(Items from a dataset)
=== Section Start ===

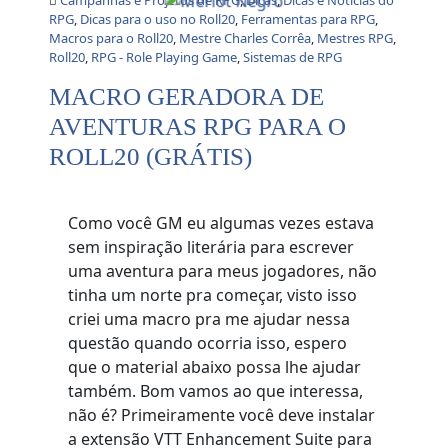
RPG
,
Dicas para o uso no Roll20
,
Ferramentas para RPG
,
Macros para o Roll20
,
Mestre Charles Corrêa
,
Mestres RPG
,
Roll20
,
RPG - Role Playing Game
,
Sistemas de RPG
MACRO GERADORA DE
AVENTURAS RPG PARA O
ROLL20 (GRÁTIS)
Como você GM eu algumas vezes estava
sem inspiração literária para escrever
uma aventura para meus jogadores, não
tinha um norte pra começar, visto isso
criei uma macro pra me ajudar nessa
questão quando ocorria isso, espero
que o material abaixo possa lhe ajudar
também. Bom vamos ao que interessa,
não é? Primeiramente você deve instalar
a extensão VTT Enhancement Suite para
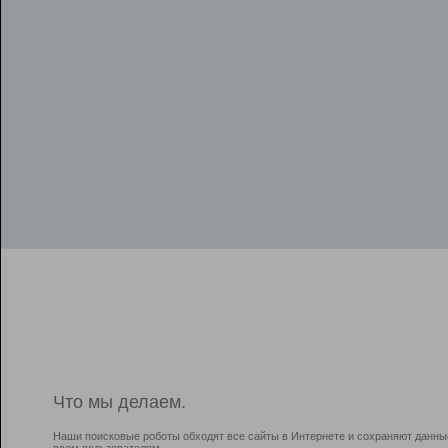
Что мы делаем.
Наши поисковые роботы обходят все сайты в Интернете и сохраняют данны
всем пользователям.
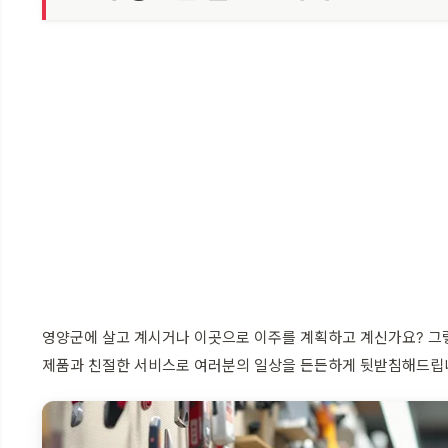
영양군에 살고 계시거나 이곳으로 이주를 계획하고 계신가요? 그렇
제품과 친절한 서비스로 여러분의 일상을 든든하게 뒷받침해드립니다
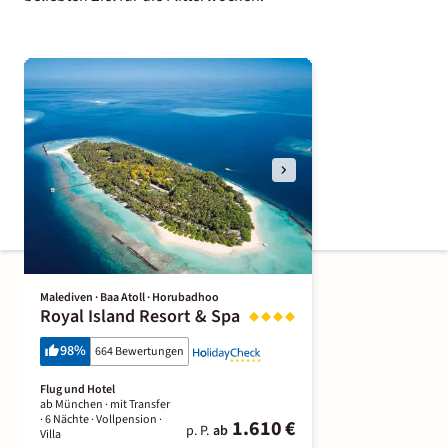
Malediven · Baa Atoll · Horubadhoo
Royal Island Resort & Spa
98
%
664 Bewertungen
Flug und Hotel
ab München ·
mit Transfer
·
6 Nächte
· Vollpension
·
1.610 €
p. P.
ab
Villa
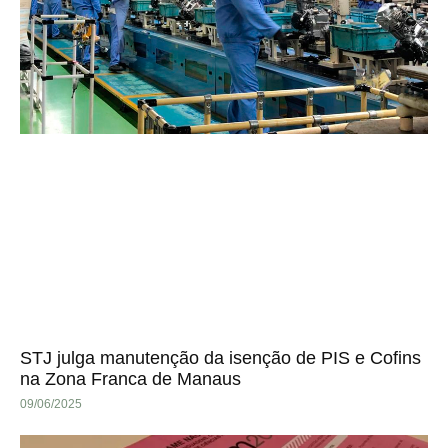
STJ julga manutenção da isenção de PIS e Cofins
na Zona Franca de Manaus
09/06/2025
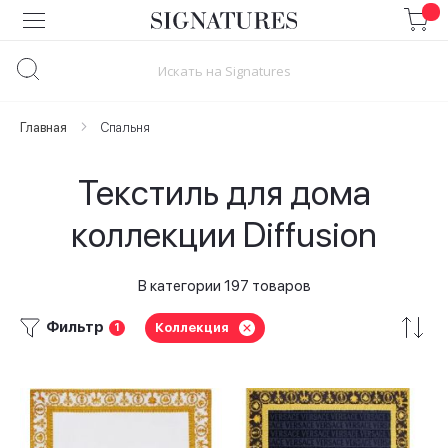
Skip
to
Content
Главная
Спальня
Текстиль для дома
коллекции Diffusion
В категории 197 товаров
Фильтр
Коллекция
1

=== Section End ===

### [Your objective]
Find each line in the records above that contains the word "você", and copy those lines out in full.

### [Expected answer]
Como você GM eu algumas vezes estava
não é? Primeiramente você deve instalar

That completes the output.